Apache Pig is a high-level language for processing data in parallel. It is intended to be a general framework, and works well with Apache Hadoop. Pig translates its language, Pig Latin, to MapReduce jobs. Both Pig and Hive can be used to run jobs on Hadoop instead of writing MapReduce code in Java, although Pig is specifically designed for ETL and batch processing. So before you start using Pig for ETL, here are several things of which you should be made aware.

For more information on Integrate.io's native Hadoop HDFS connector, visit our Integration page.

Pig Tips

Load/Store Functions

Pig has some built-in load and storage functions for binary data, json, text files, and more. If they cannot handle your data, you will need to write your own functions. So even though Pig is supposed to save you from coding, some code may have to be written or at least copy-pasted from the web.

User Defined Functions (UDFs)

If Pig’s available functions are not enough, it also supports writing user defined functions (UDFs). In fact, the only way to handle collections, or bags as they are called in Pig Latin, is by writing UDFs.
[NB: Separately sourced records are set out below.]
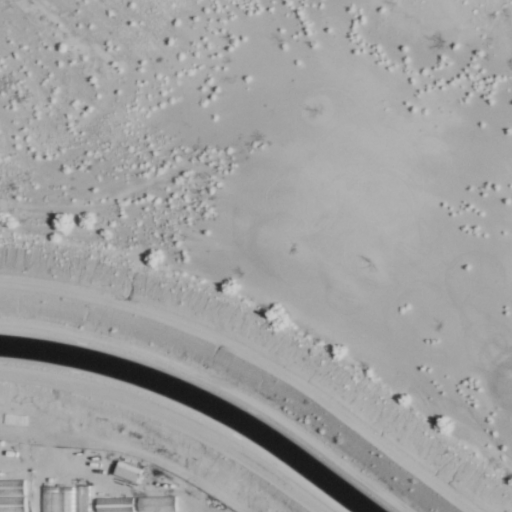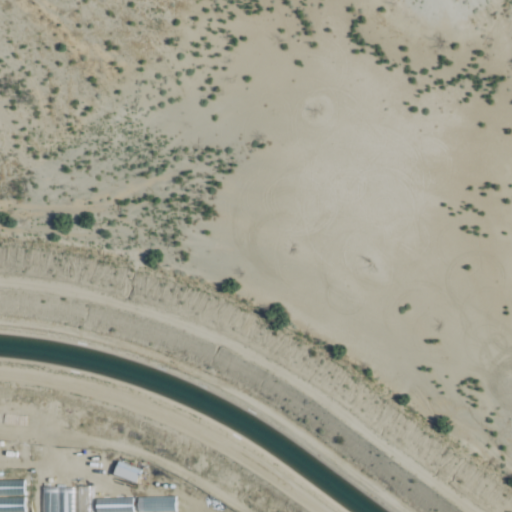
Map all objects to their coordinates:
road: (173, 420)
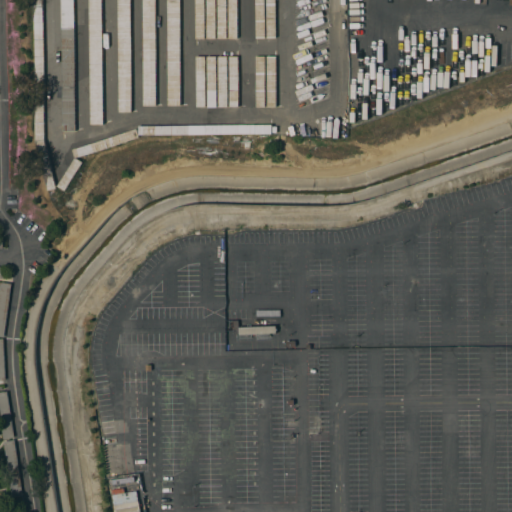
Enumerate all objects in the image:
building: (263, 18)
building: (270, 18)
building: (199, 19)
building: (209, 19)
building: (221, 19)
building: (231, 19)
building: (259, 19)
building: (37, 36)
building: (147, 52)
building: (148, 52)
building: (173, 52)
building: (122, 55)
building: (123, 56)
road: (282, 56)
building: (95, 62)
building: (67, 65)
building: (38, 70)
building: (200, 81)
building: (211, 81)
building: (222, 81)
building: (259, 81)
building: (264, 81)
building: (271, 81)
building: (233, 82)
road: (288, 112)
building: (204, 130)
building: (104, 143)
building: (45, 165)
building: (69, 174)
river: (162, 198)
building: (1, 243)
road: (11, 253)
building: (0, 272)
road: (169, 281)
road: (142, 286)
road: (191, 301)
building: (4, 305)
road: (166, 326)
road: (12, 357)
building: (2, 361)
road: (262, 376)
road: (114, 387)
road: (426, 401)
building: (4, 413)
building: (5, 416)
road: (491, 427)
road: (455, 428)
road: (416, 431)
road: (340, 432)
road: (380, 432)
road: (188, 436)
road: (224, 436)
building: (12, 467)
building: (11, 468)
road: (156, 506)
building: (6, 510)
building: (7, 510)
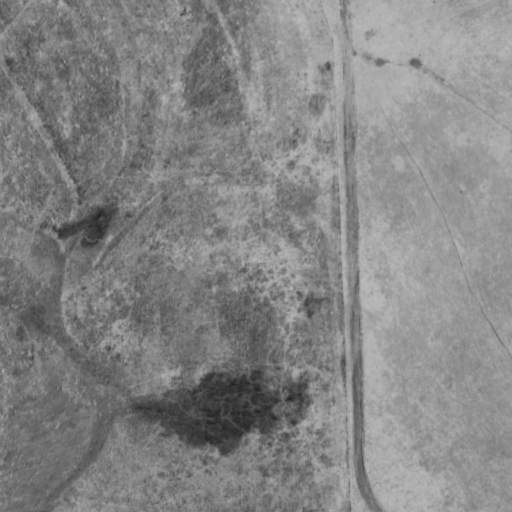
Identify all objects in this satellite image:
landfill: (118, 175)
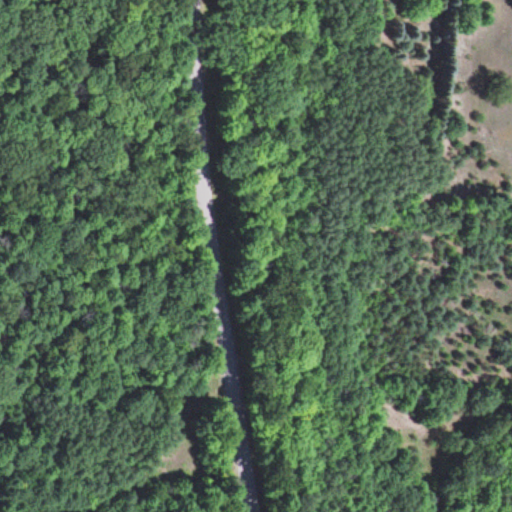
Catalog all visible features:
road: (211, 256)
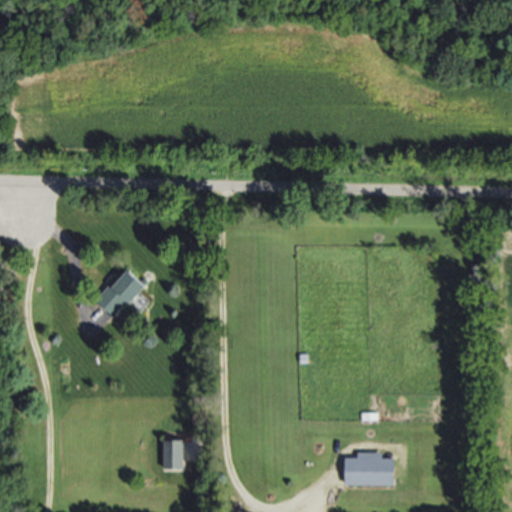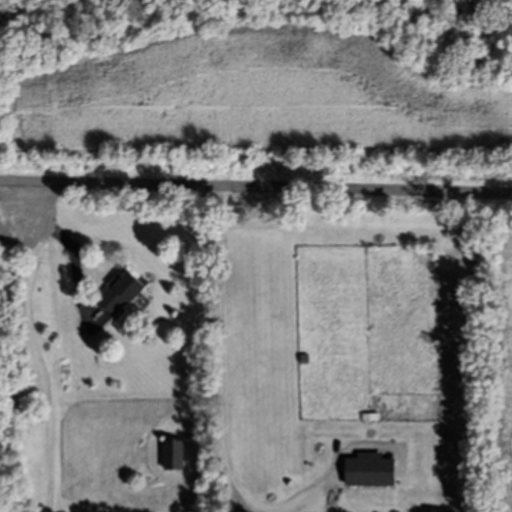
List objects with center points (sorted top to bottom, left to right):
road: (255, 187)
road: (11, 190)
road: (11, 206)
road: (16, 240)
road: (67, 245)
building: (125, 291)
road: (35, 346)
crop: (499, 355)
road: (224, 393)
building: (177, 454)
building: (373, 470)
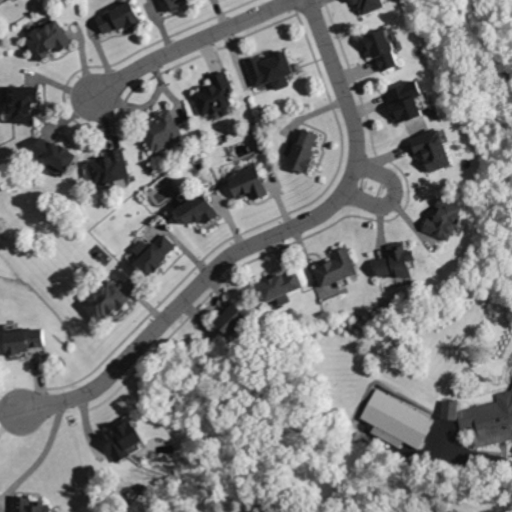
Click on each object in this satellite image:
building: (170, 3)
building: (367, 6)
building: (118, 17)
building: (48, 39)
road: (182, 42)
building: (383, 49)
building: (271, 70)
building: (213, 94)
building: (406, 101)
building: (22, 103)
building: (162, 131)
building: (304, 150)
building: (434, 150)
building: (54, 153)
building: (108, 169)
building: (247, 182)
road: (397, 192)
building: (197, 209)
building: (445, 219)
road: (261, 241)
building: (151, 253)
building: (396, 261)
building: (336, 267)
building: (280, 287)
building: (105, 301)
building: (231, 319)
building: (23, 340)
road: (11, 405)
building: (484, 418)
building: (395, 420)
road: (39, 453)
road: (488, 458)
building: (30, 505)
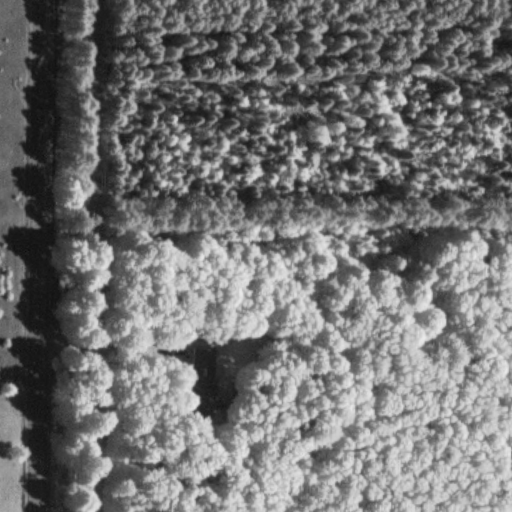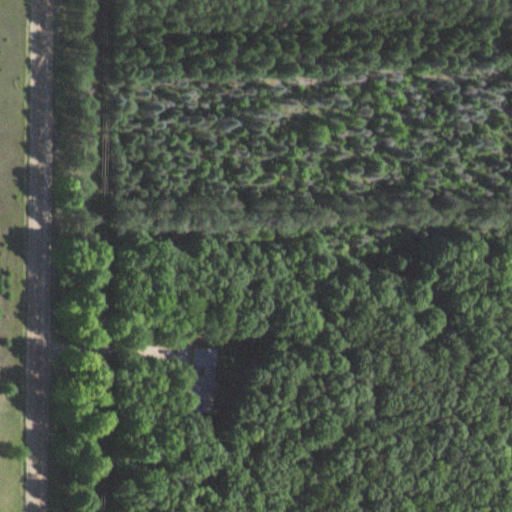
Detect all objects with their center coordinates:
road: (40, 256)
building: (199, 381)
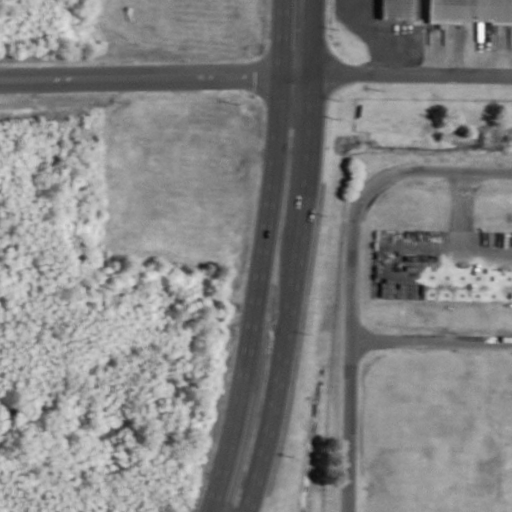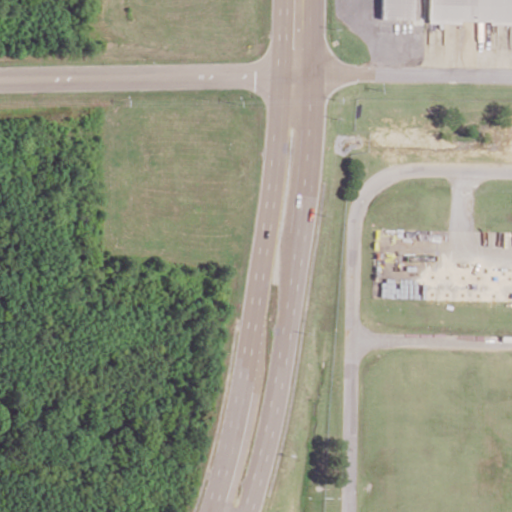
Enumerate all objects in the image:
building: (451, 10)
building: (452, 10)
road: (383, 33)
road: (299, 56)
road: (404, 75)
road: (148, 77)
road: (353, 272)
road: (251, 308)
road: (287, 310)
road: (432, 341)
They can:

  1. Receive data as input and return data as output (load/store functions as discussed previously)

  2. Receive parameters and return a single scalar value

  3. Receive a collection as input and return a collection or another value

UDFs have to be coded manually. The good news is that this can be done in several programming languages: Java, Jython, JavaScript, jRuby or Groovy. Pig’s latest version (0.12) supports streaming UDFs, so other scripting languages/engines can be used. Pick your favorite and code away.

Storing Intermediate Data

Pig can store the data at any point in the data flow, a feature which is really useful for development and debugging. Doing the same thing with Hive is difficult because it’s hard to dismantle an HQL query, not to mention the data would need to be saved in a temporary table.

Pipelining Data

Let's say the data needs to be processed externally as part of the ETL by a Bash script or a Python program. Pig can pipeline the data to an external application, wait until it is finished, receive the processed data and continue from there. It is also possible to pipeline the data from Pig to SQL, although it requires loading it to the relevant DB.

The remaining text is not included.